=== Section Start ===
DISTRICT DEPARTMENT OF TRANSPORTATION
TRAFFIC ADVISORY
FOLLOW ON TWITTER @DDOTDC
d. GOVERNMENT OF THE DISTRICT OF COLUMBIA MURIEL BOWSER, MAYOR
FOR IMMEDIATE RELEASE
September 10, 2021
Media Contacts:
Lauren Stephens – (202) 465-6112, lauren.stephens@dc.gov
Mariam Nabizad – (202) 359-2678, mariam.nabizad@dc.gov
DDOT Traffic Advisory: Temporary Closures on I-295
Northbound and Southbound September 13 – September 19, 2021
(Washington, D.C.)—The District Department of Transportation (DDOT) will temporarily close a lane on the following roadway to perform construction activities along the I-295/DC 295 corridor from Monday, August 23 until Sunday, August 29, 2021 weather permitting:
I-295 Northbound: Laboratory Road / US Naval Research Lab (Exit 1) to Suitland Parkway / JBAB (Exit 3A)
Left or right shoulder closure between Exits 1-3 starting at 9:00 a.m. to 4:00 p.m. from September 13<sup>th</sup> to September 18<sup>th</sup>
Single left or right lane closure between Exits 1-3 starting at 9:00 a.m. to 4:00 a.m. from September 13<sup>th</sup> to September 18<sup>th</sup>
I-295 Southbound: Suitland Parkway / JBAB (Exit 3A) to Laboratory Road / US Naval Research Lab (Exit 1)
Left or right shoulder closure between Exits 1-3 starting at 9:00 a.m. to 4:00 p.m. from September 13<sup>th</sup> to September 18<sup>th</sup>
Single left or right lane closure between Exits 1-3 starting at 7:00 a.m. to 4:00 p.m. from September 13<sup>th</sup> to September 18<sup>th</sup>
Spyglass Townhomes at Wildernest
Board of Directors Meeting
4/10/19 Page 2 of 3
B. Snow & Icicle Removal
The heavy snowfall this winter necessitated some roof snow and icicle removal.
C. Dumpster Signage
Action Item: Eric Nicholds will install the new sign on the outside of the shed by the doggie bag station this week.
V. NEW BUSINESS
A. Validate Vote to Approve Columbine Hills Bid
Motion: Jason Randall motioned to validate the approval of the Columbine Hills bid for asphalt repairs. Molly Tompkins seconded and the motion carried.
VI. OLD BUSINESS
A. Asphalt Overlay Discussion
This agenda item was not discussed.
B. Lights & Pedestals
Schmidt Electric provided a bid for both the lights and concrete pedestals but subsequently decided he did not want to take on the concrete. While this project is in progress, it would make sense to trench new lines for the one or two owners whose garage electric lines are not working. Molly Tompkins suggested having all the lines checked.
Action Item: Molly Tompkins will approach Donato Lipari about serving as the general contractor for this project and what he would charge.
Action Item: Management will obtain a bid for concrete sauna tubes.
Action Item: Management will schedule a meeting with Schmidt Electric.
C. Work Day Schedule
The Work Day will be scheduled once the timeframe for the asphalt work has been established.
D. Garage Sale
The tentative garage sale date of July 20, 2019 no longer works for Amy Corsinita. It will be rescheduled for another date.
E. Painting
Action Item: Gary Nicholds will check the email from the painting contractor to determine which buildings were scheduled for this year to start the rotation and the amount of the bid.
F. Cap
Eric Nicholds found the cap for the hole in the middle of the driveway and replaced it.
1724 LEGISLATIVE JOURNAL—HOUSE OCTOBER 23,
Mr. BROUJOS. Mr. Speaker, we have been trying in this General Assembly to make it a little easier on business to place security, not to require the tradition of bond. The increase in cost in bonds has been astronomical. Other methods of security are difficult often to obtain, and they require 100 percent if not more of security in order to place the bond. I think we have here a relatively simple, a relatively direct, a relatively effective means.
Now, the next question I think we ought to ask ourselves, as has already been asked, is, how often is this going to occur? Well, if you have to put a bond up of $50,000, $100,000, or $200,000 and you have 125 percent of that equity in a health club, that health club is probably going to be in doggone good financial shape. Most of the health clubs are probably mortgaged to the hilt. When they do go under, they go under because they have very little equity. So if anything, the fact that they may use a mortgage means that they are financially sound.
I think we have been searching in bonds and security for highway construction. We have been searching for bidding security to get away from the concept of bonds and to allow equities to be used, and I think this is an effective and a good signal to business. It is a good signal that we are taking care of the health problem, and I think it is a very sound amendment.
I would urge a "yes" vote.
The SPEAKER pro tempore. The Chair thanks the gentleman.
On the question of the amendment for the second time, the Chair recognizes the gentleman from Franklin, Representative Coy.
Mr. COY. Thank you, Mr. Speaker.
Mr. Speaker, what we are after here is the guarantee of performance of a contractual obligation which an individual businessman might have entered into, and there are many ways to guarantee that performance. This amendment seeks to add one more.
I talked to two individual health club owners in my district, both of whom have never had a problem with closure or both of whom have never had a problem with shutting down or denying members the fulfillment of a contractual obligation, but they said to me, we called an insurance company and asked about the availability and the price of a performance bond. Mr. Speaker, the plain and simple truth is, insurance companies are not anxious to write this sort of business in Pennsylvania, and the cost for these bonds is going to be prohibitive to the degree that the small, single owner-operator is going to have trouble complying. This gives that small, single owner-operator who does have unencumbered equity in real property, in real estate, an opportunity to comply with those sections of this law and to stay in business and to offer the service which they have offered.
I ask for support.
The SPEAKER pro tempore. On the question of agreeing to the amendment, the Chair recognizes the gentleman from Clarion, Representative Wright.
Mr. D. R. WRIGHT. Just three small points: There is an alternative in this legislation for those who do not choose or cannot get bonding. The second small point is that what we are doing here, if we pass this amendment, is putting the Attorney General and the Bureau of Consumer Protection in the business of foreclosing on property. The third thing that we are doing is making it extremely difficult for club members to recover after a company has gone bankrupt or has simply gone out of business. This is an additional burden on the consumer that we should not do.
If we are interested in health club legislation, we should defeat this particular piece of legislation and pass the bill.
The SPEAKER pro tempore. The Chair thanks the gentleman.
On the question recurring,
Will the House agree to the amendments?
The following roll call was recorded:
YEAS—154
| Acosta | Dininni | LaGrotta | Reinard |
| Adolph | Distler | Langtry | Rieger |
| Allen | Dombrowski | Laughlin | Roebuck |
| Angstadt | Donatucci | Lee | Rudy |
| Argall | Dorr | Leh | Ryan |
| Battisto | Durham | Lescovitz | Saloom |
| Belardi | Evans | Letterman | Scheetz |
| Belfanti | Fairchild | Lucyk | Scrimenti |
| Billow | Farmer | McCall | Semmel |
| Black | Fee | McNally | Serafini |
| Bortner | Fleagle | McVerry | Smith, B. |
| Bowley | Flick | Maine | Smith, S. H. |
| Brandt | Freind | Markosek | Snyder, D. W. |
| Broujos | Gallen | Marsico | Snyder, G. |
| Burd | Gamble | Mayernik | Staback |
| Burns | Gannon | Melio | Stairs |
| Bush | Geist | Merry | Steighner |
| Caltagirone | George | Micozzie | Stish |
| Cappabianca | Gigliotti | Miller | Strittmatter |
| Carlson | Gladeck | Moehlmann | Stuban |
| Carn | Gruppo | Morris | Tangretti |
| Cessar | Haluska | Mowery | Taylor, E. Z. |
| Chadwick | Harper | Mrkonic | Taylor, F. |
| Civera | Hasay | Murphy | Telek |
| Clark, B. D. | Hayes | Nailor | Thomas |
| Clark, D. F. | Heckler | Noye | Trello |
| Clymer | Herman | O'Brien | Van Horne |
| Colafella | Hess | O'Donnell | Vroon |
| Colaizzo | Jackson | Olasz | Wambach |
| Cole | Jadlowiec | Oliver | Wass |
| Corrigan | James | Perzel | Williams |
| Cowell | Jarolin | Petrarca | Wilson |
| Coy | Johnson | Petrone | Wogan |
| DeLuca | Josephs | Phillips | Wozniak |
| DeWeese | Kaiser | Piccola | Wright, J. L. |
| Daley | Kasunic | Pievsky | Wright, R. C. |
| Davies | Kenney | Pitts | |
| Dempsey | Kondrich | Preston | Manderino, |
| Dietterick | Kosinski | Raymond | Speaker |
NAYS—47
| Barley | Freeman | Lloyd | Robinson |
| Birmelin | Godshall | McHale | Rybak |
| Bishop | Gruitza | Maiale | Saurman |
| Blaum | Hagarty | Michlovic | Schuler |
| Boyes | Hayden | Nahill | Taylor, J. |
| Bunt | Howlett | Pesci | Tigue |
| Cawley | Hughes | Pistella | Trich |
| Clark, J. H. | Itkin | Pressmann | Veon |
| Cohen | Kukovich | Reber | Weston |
=== Section End ===
Repeat the entries above verbatim, but only from the line that has "Petrarca | Wilson |" down to the line that has "Maiale | Saurman |", inclusive.

| Cowell | Jarolin | Petrarca | Wilson |
| Coy | Johnson | Petrone | Wogan |
| DeLuca | Josephs | Phillips | Wozniak |
| DeWeese | Kaiser | Piccola | Wright, J. L. |
| Daley | Kasunic | Pievsky | Wright, R. C. |
| Davies | Kenney | Pitts | |
| Dempsey | Kondrich | Preston | Manderino, |
| Dietterick | Kosinski | Raymond | Speaker |
NAYS—47
| Barley | Freeman | Lloyd | Robinson |
| Birmelin | Godshall | McHale | Rybak |
| Bishop | Gruitza | Maiale | Saurman |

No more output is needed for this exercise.